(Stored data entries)

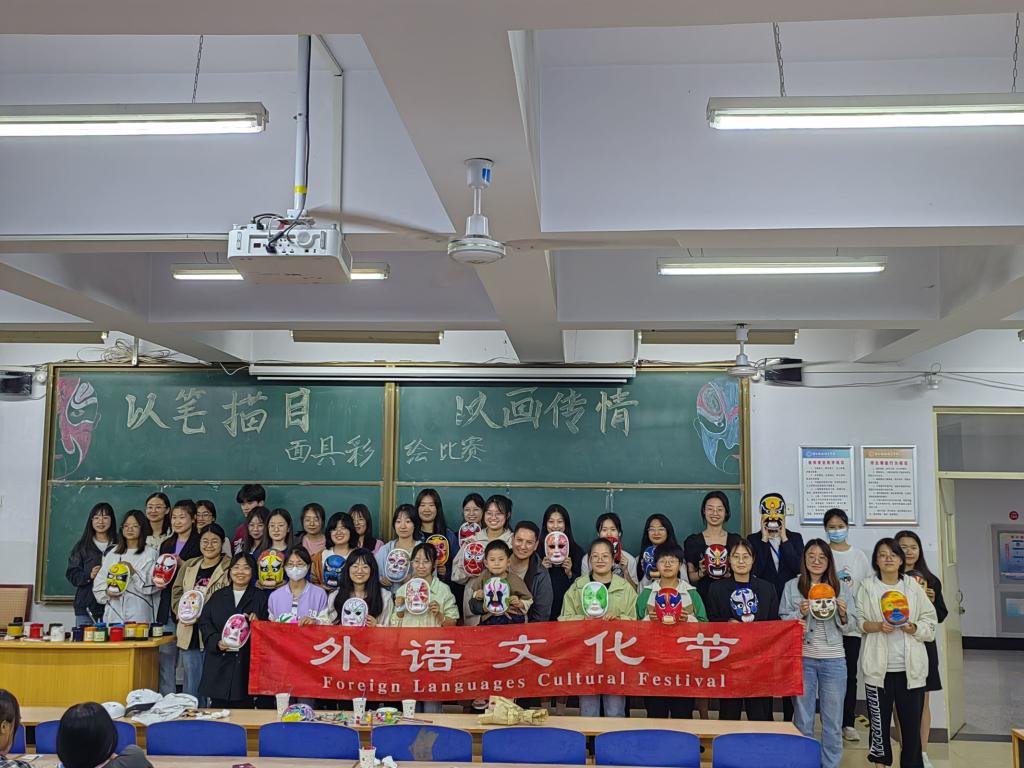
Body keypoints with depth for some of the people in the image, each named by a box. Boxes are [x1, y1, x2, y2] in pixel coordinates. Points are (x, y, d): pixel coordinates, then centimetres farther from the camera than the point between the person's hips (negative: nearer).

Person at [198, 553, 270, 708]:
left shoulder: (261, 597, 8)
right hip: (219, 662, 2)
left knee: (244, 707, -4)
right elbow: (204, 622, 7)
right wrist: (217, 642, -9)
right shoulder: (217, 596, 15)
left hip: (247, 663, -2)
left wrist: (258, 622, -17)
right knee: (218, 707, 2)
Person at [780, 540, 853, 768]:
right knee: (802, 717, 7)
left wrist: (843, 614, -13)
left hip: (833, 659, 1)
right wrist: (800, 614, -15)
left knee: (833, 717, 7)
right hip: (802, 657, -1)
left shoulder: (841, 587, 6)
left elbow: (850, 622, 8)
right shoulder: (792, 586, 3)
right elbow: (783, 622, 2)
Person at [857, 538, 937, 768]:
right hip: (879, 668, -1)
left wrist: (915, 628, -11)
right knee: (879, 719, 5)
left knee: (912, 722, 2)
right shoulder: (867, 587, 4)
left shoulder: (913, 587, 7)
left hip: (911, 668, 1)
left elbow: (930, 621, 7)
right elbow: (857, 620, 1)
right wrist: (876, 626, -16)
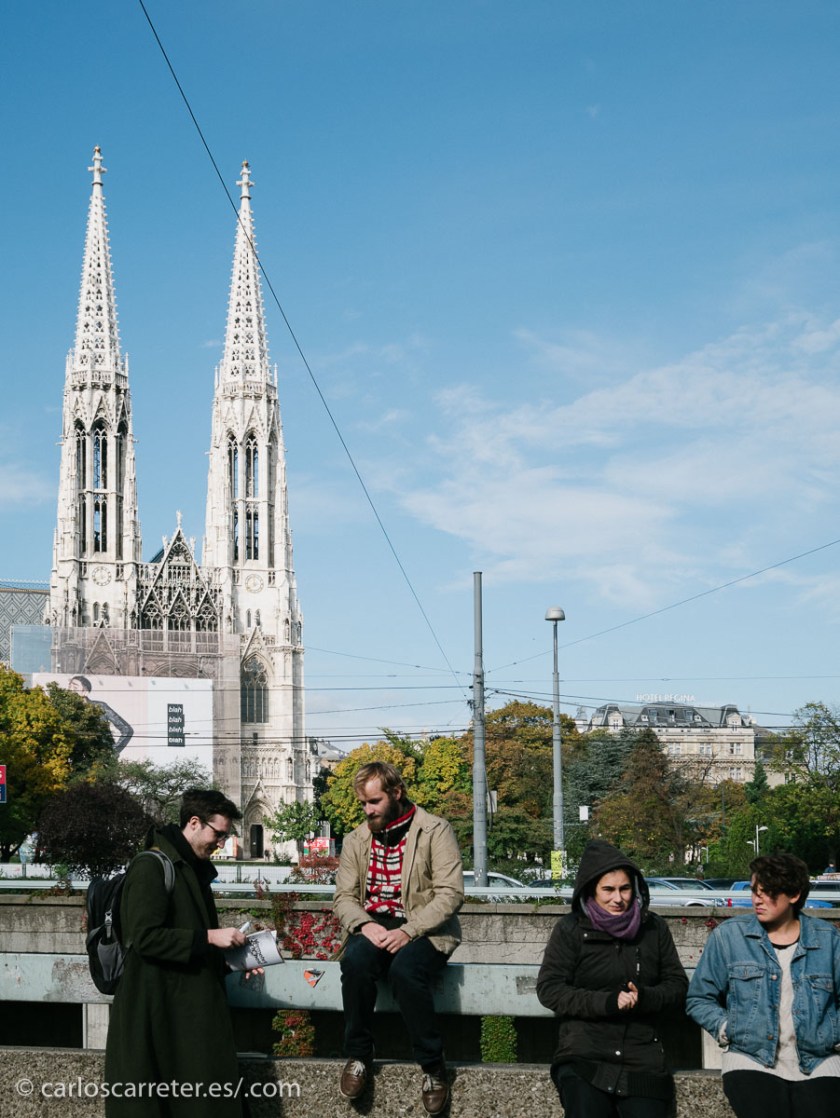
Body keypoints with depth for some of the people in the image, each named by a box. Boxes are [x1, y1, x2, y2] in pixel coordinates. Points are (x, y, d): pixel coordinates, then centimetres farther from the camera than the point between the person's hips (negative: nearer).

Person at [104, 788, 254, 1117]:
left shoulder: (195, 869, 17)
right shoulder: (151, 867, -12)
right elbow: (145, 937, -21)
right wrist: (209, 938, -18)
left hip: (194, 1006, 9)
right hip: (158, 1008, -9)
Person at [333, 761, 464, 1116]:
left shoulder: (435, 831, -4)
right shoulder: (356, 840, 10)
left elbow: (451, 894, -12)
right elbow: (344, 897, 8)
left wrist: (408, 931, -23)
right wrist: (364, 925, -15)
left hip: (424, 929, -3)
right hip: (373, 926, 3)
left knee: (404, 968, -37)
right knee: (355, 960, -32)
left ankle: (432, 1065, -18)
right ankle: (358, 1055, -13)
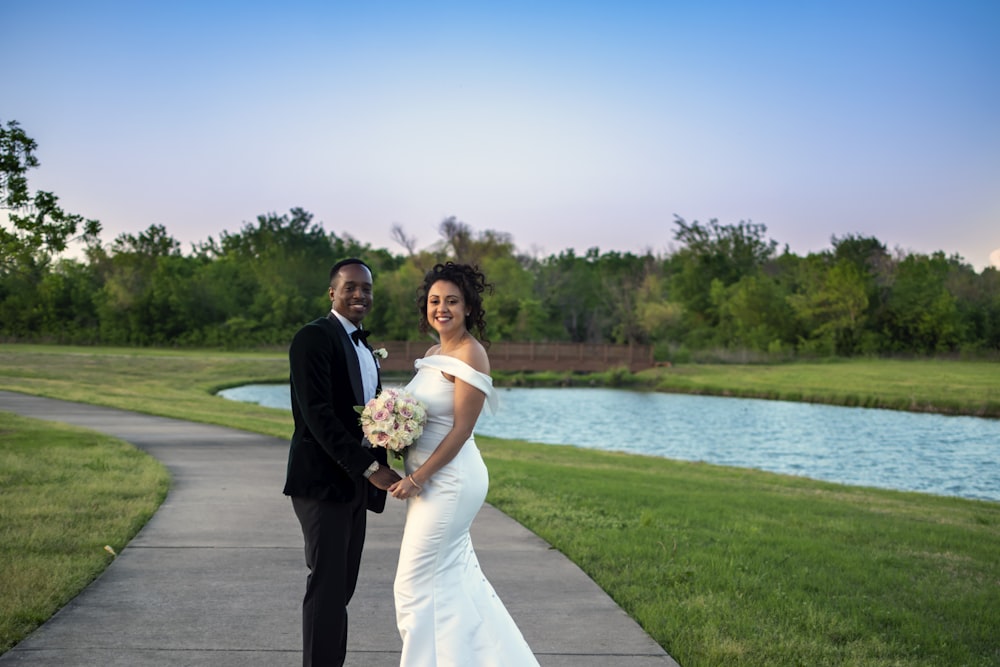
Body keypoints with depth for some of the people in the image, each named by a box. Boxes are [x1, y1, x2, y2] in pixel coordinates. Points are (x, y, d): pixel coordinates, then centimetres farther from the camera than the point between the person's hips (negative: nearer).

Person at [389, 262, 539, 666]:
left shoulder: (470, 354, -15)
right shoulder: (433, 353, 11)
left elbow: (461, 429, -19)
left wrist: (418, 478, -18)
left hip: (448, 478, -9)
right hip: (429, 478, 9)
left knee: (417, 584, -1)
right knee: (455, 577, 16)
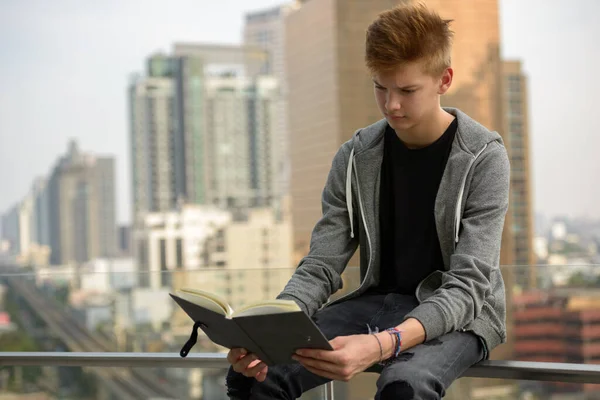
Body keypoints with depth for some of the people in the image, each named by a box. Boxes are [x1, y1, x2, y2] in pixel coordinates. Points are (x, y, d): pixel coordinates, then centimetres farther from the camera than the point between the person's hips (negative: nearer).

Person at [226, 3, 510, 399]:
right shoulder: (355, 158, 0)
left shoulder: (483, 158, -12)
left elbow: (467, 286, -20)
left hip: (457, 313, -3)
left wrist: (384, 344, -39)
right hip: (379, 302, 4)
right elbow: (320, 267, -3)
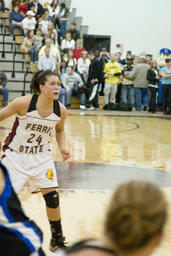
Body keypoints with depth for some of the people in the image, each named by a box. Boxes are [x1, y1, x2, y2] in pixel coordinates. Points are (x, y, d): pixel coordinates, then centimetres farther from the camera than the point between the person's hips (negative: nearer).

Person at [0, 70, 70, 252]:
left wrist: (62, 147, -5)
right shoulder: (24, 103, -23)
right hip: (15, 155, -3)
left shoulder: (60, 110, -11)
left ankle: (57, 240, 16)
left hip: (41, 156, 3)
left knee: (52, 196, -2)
--
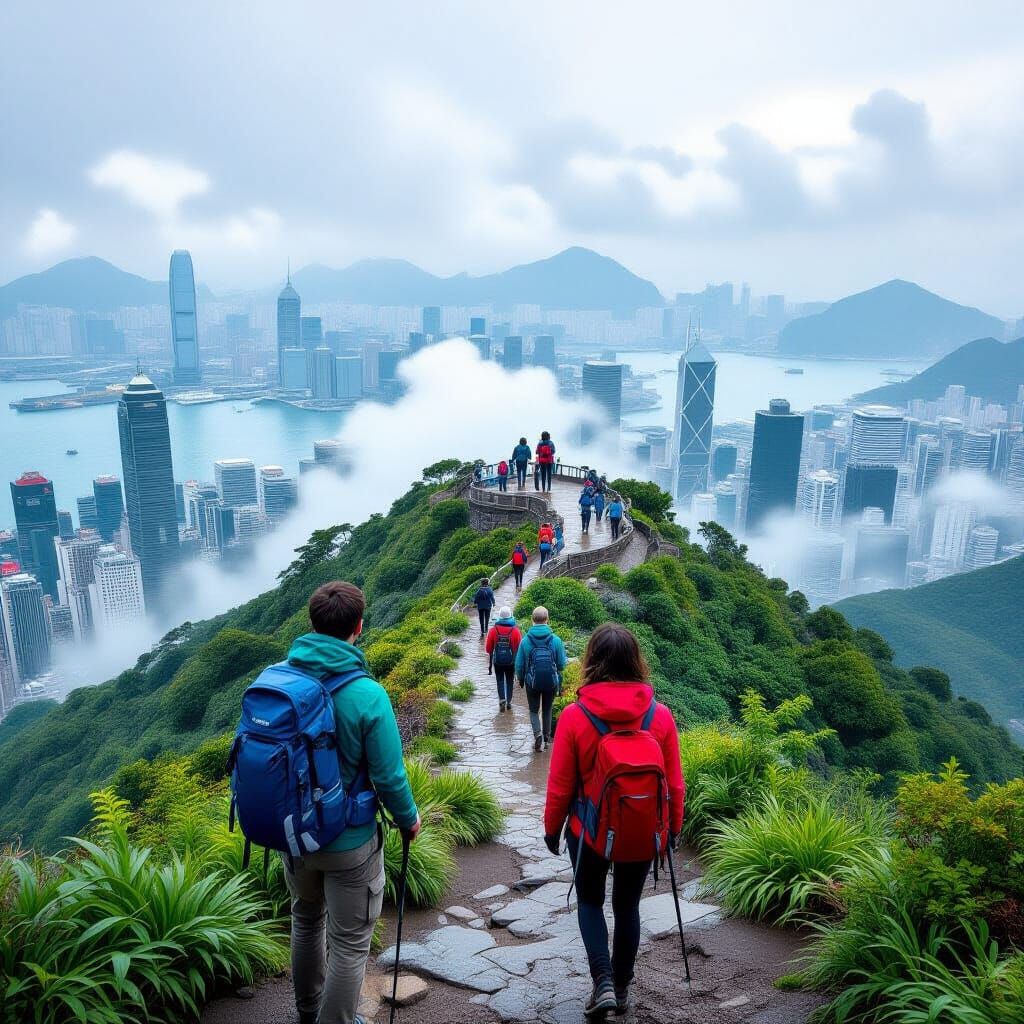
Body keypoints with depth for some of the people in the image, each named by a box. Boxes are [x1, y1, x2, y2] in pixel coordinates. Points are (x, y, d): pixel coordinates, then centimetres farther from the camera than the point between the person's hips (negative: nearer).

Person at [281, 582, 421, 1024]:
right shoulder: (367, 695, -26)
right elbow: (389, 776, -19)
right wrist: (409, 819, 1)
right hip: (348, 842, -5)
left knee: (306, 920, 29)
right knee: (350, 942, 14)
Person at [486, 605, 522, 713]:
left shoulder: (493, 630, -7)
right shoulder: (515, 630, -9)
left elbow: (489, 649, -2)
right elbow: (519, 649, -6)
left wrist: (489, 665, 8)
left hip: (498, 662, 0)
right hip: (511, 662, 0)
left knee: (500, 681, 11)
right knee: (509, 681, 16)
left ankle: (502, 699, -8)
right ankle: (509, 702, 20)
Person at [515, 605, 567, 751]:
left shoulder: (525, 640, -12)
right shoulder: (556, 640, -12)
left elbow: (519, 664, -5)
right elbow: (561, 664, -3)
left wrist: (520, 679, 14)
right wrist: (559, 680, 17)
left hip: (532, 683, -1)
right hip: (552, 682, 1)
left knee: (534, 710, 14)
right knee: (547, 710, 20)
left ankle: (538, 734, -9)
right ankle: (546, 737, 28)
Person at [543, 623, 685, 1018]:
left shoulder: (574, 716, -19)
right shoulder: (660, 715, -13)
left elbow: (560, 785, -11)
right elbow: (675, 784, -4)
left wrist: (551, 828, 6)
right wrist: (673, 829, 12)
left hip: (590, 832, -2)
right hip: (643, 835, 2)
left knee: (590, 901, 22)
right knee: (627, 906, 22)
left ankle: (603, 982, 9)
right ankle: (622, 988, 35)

WHAT IS NEEDED: Reprint exactly the lines above that start at the one with "left shoulder: (913, 587, 7)" and end at the one with "right wrist: (876, 626, -16)", keeping both and adding none.

ANSWER TO THE PROBLEM:
left shoulder: (913, 587, 7)
left hip: (911, 668, 1)
left elbow: (930, 621, 7)
right elbow: (857, 620, 1)
right wrist: (876, 626, -16)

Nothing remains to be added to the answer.